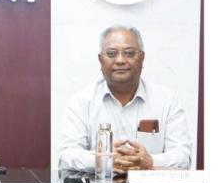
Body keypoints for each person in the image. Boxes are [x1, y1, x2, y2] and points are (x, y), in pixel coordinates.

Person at [58, 26, 192, 173]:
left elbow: (183, 156)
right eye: (111, 53)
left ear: (142, 58)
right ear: (100, 60)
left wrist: (150, 161)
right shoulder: (81, 102)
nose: (120, 60)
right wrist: (104, 160)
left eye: (129, 53)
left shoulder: (167, 100)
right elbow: (67, 156)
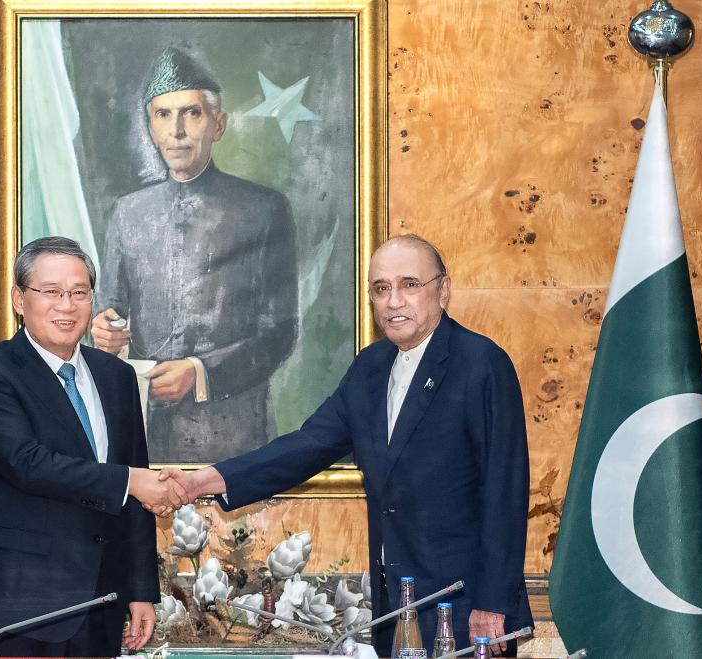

*EXERCISE BRIEF*: Copy each line of the data that contains the word "left".

*TASK OUTPUT*:
left elbow: (183, 156)
left ear: (142, 58)
left wrist: (150, 161)
left eye: (129, 53)
left shoulder: (167, 100)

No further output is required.